| AUFGABEN |
- A) Bis zu welchem Datum ist die Schau laut dem Ausgangstext über die Pariser Ausstellung 'Peurs sur la Ville' in der Monnaie de Paris zu sehen?
- B) Knüpfen Sie an den Ausgangstext über die Pariser Ausstellung 'Peurs sur la Ville' an, und schreiben Sie ihn nach seinem letzten Satz weiter.

Eigentlich ist dies ja ein Reiseführer für Eltern und Kinder. Was nun kommt, ist allerdings definitv nichts für Kinder, nicht mal für die Größeren. Aber vielleicht haben Sie ja auch mal etwas Zeit für sich. Wenn Sie bereit sind, sich für eine halbe Stunde vom romantisch-süßlichen Paris zu verabschieden und einen "radikal anderen Blick auf diese Stadt und ihre alltägliche Gewalt" (so der Katalog) zu werfen, dann empfehle ich die Ausstellung 'Peurs sur la Ville', die noch bis zum 17. April 2011 in der Monnaie de Paris zu sehen ist.

Die Ausstellung beginnt mit ausgewählten Photographien aus dem Archiv der Illustrierten 'Paris Match' - in etwa zu vergleichen mit dem 'Stern'. Wunden der Stadt aus den vergangenen 60 Jahren, Zeitläufte der Gewalt. Die Bilder von zerstörten Straßen und aufgetürmten Schützenwällen im zweiten Weltkrieg, 1944, kurz vor der Befreiung der Stadt durch die Amerikaner, kennt man aus dem Geschichtsunterricht.

| DATENAUSZUG |
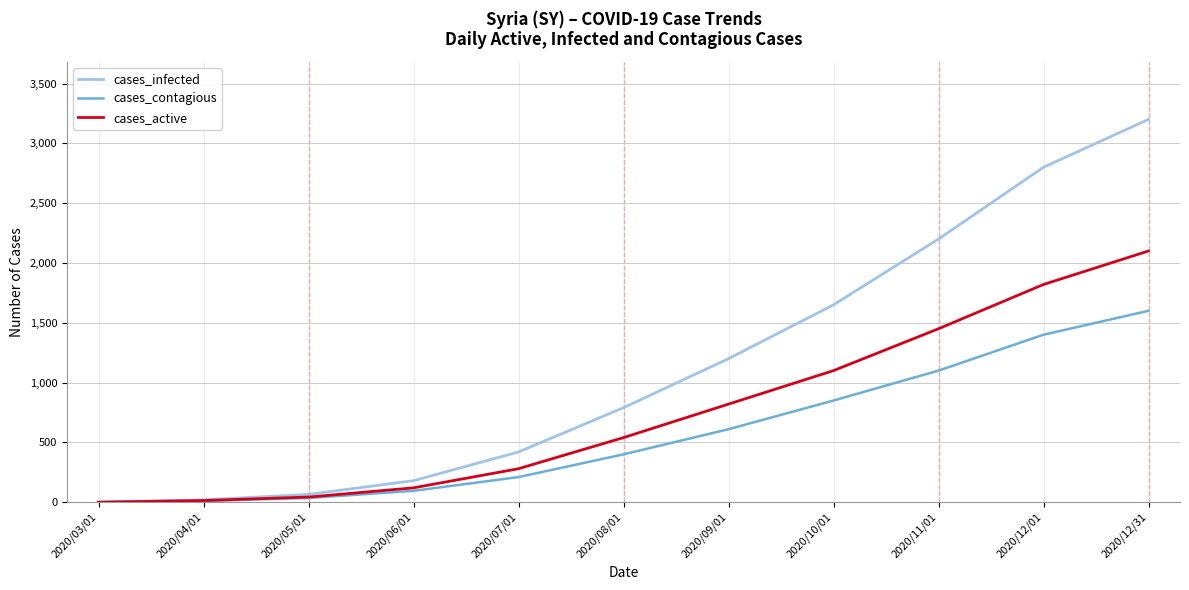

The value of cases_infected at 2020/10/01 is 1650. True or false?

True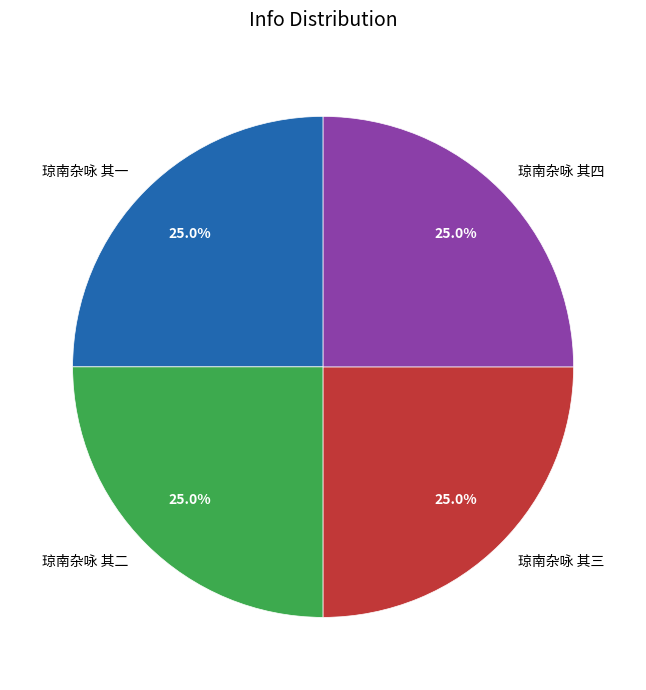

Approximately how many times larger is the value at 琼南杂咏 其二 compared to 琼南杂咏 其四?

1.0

| ANTWORTEN |
- A) Bis zum 17. April 2011.

- B)
Doch dann führt mich die Ausstellung auf unbekannteres Terrain. Auf den Bildern von 1961 ist das "Massaker von Paris" dokumentiert, bei dem dutzende, vielleicht sogar hunderte algerische Demonstranten von der französischen Polizei getötet wurden.

Man sieht regelrechte Jagdszenen bis in Metro-Eingänge, Leichen liegen auf den Bürgersteigen der Seine-Brücken.

1968 dann die Studentenrevolte. Die große Angst der kleinen Bürger lautet die Bilderunterschrift zu einem Photo, auf dem sich ein distinguiertes Ehepaar in Pyjama und Morgenmantel in den frühen Morgenstunden nach draußen wagt, um sich die Zerstörungen nach der Straßenschlacht anzuschauen. Berühmtes Bild: Ein junger Mann im weissen Anzug, fotografiert genau in dem Augenblick als er einen Stein auf die Hundertschaft wirft.

Die Anschlagserie Anfang der 80er Jahre führt mich weiter in der Zeitspirale der Pariser Gewalt. Tote liegen im Marais-Viertel nach einem Attentat auf das jüdische Restaurant Goldenberg, dann die Explosion einer Autobombe vor dem Haus eines lybischen Reporters.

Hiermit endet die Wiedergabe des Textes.